## DATA FOR THIS TASK
--

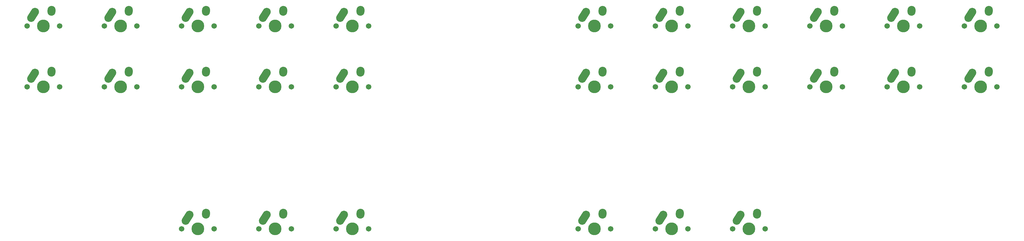
<source format=gbr>
G04 #@! TF.GenerationSoftware,KiCad,Pcbnew,7.0.11*
G04 #@! TF.CreationDate,2024-06-12T14:29:07-04:00*
G04 #@! TF.ProjectId,StenoBoard,5374656e-6f42-46f6-9172-642e6b696361,rev?*
G04 #@! TF.SameCoordinates,Original*
G04 #@! TF.FileFunction,Soldermask,Top*
G04 #@! TF.FilePolarity,Negative*
%FSLAX46Y46*%
G04 Gerber Fmt 4.6, Leading zero omitted, Abs format (unit mm)*
G04 Created by KiCad (PCBNEW 7.0.11) date 2024-06-12 14:29:07*
%MOMM*%
%LPD*%
G01*
G04 APERTURE LIST*
G04 Aperture macros list*
%AMHorizOval*
0 Thick line with rounded ends*
0 $1 width*
0 $2 $3 position (X,Y) of the first rounded end (center of the circle)*
0 $4 $5 position (X,Y) of the second rounded end (center of the circle)*
0 Add line between two ends*
20,1,$1,$2,$3,$4,$5,0*
0 Add two circle primitives to create the rounded ends*
1,1,$1,$2,$3*
1,1,$1,$4,$5*%
G04 Aperture macros list end*
%ADD10C,1.701800*%
%ADD11C,3.987800*%
%ADD12HorizOval,2.500000X-0.604462X-0.948815X0.604462X0.948815X0*%
%ADD13HorizOval,2.500000X-0.019724X-0.289328X0.019724X0.289328X0*%
G04 APERTURE END LIST*
D10*
X249000000Y-100040000D03*
D11*
X254080000Y-100040000D03*
D10*
X259160000Y-100040000D03*
D12*
X250825000Y-96520000D03*
D13*
X256600000Y-95250000D03*
D10*
X52705000Y-119090000D03*
D11*
X57785000Y-119090000D03*
D10*
X62865000Y-119090000D03*
D12*
X54530000Y-115570000D03*
D13*
X60305000Y-114300000D03*
D10*
X224870000Y-163540000D03*
D11*
X229950000Y-163540000D03*
D10*
X235030000Y-163540000D03*
D12*
X226695000Y-160020000D03*
D13*
X232470000Y-158750000D03*
D10*
X345520000Y-119090000D03*
D11*
X350600000Y-119090000D03*
D10*
X355680000Y-119090000D03*
D12*
X347345000Y-115570000D03*
D13*
X353120000Y-114300000D03*
D10*
X297260000Y-100040000D03*
D11*
X302340000Y-100040000D03*
D10*
X307420000Y-100040000D03*
D12*
X299085000Y-96520000D03*
D13*
X304860000Y-95250000D03*
D10*
X249000000Y-163540000D03*
D11*
X254080000Y-163540000D03*
D10*
X259160000Y-163540000D03*
D12*
X250825000Y-160020000D03*
D13*
X256600000Y-158750000D03*
D10*
X321390000Y-100040000D03*
D11*
X326470000Y-100040000D03*
D10*
X331550000Y-100040000D03*
D12*
X323215000Y-96520000D03*
D13*
X328990000Y-95250000D03*
D10*
X125095000Y-100040000D03*
D11*
X130175000Y-100040000D03*
D10*
X135255000Y-100040000D03*
D12*
X126920000Y-96520000D03*
D13*
X132695000Y-95250000D03*
D10*
X249000000Y-119090000D03*
D11*
X254080000Y-119090000D03*
D10*
X259160000Y-119090000D03*
D12*
X250825000Y-115570000D03*
D13*
X256600000Y-114300000D03*
D10*
X100965000Y-119090000D03*
D11*
X106045000Y-119090000D03*
D10*
X111125000Y-119090000D03*
D12*
X102790000Y-115570000D03*
D13*
X108565000Y-114300000D03*
D10*
X125095000Y-163540000D03*
D11*
X130175000Y-163540000D03*
D10*
X135255000Y-163540000D03*
D12*
X126920000Y-160020000D03*
D13*
X132695000Y-158750000D03*
D10*
X100965000Y-100040000D03*
D11*
X106045000Y-100040000D03*
D10*
X111125000Y-100040000D03*
D12*
X102790000Y-96520000D03*
D13*
X108565000Y-95250000D03*
D10*
X273130000Y-119090000D03*
D11*
X278210000Y-119090000D03*
D10*
X283290000Y-119090000D03*
D12*
X274955000Y-115570000D03*
D13*
X280730000Y-114300000D03*
D10*
X52705000Y-100040000D03*
D11*
X57785000Y-100040000D03*
D10*
X62865000Y-100040000D03*
D12*
X54530000Y-96520000D03*
D13*
X60305000Y-95250000D03*
D10*
X224870000Y-119090000D03*
D11*
X229950000Y-119090000D03*
D10*
X235030000Y-119090000D03*
D12*
X226695000Y-115570000D03*
D13*
X232470000Y-114300000D03*
D10*
X321390000Y-119090000D03*
D11*
X326470000Y-119090000D03*
D10*
X331550000Y-119090000D03*
D12*
X323215000Y-115570000D03*
D13*
X328990000Y-114300000D03*
D10*
X345520000Y-100040000D03*
D11*
X350600000Y-100040000D03*
D10*
X355680000Y-100040000D03*
D12*
X347345000Y-96520000D03*
D13*
X353120000Y-95250000D03*
D10*
X297260000Y-119090000D03*
D11*
X302340000Y-119090000D03*
D10*
X307420000Y-119090000D03*
D12*
X299085000Y-115570000D03*
D13*
X304860000Y-114300000D03*
D10*
X149225000Y-100040000D03*
D11*
X154305000Y-100040000D03*
D10*
X159385000Y-100040000D03*
D12*
X151050000Y-96520000D03*
D13*
X156825000Y-95250000D03*
D10*
X125095000Y-119090000D03*
D11*
X130175000Y-119090000D03*
D10*
X135255000Y-119090000D03*
D12*
X126920000Y-115570000D03*
D13*
X132695000Y-114300000D03*
D10*
X76835000Y-119090000D03*
D11*
X81915000Y-119090000D03*
D10*
X86995000Y-119090000D03*
D12*
X78660000Y-115570000D03*
D13*
X84435000Y-114300000D03*
D10*
X76835000Y-100040000D03*
D11*
X81915000Y-100040000D03*
D10*
X86995000Y-100040000D03*
D12*
X78660000Y-96520000D03*
D13*
X84435000Y-95250000D03*
D10*
X149225000Y-163540000D03*
D11*
X154305000Y-163540000D03*
D10*
X159385000Y-163540000D03*
D12*
X151050000Y-160020000D03*
D13*
X156825000Y-158750000D03*
D10*
X224870000Y-100040000D03*
D11*
X229950000Y-100040000D03*
D10*
X235030000Y-100040000D03*
D12*
X226695000Y-96520000D03*
D13*
X232470000Y-95250000D03*
D10*
X100965000Y-163540000D03*
D11*
X106045000Y-163540000D03*
D10*
X111125000Y-163540000D03*
D12*
X102790000Y-160020000D03*
D13*
X108565000Y-158750000D03*
D10*
X273130000Y-100040000D03*
D11*
X278210000Y-100040000D03*
D10*
X283290000Y-100040000D03*
D12*
X274955000Y-96520000D03*
D13*
X280730000Y-95250000D03*
D10*
X273130000Y-163540000D03*
D11*
X278210000Y-163540000D03*
D10*
X283290000Y-163540000D03*
D12*
X274955000Y-160020000D03*
D13*
X280730000Y-158750000D03*
D10*
X149225000Y-119090000D03*
D11*
X154305000Y-119090000D03*
D10*
X159385000Y-119090000D03*
D12*
X151050000Y-115570000D03*
D13*
X156825000Y-114300000D03*
M02*

</source>
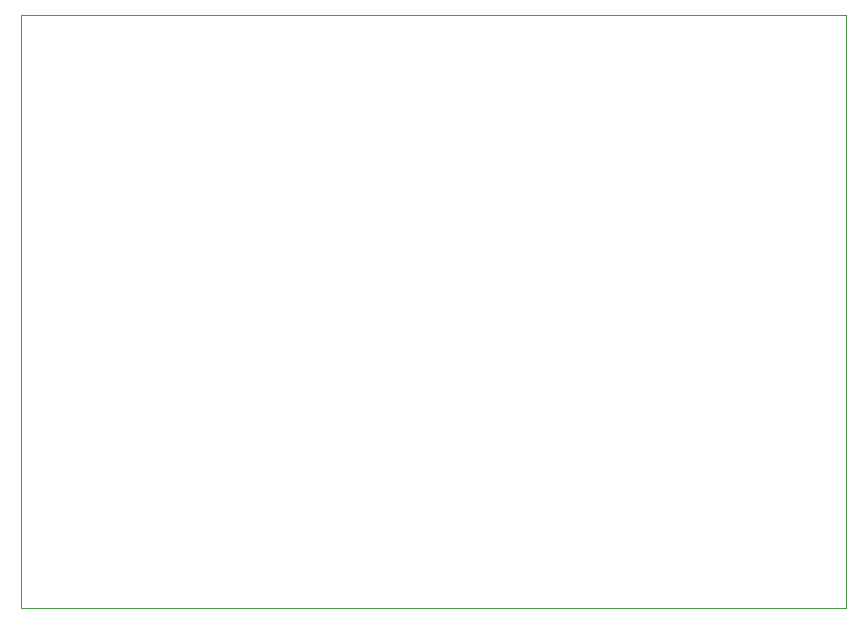
<source format=gko>
G04 (created by PCBNEW (2013-03-31 BZR 4008)-stable) date 13.09.2013 22:32:34*
%MOIN*%
G04 Gerber Fmt 3.4, Leading zero omitted, Abs format*
%FSLAX34Y34*%
G01*
G70*
G90*
G04 APERTURE LIST*
%ADD10C,0.006*%
%ADD11C,0.00393701*%
G04 APERTURE END LIST*
G54D10*
G54D11*
X15500Y-26750D02*
X15500Y-7000D01*
X43000Y-26750D02*
X15500Y-26750D01*
X43000Y-7000D02*
X43000Y-26750D01*
X15500Y-7000D02*
X43000Y-7000D01*
M02*

</source>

--

## ASSIGNED TASK
A single figure is the whole answer: the number of lines in the material above where the string "rounded" occurs.

## TASK RESULT
4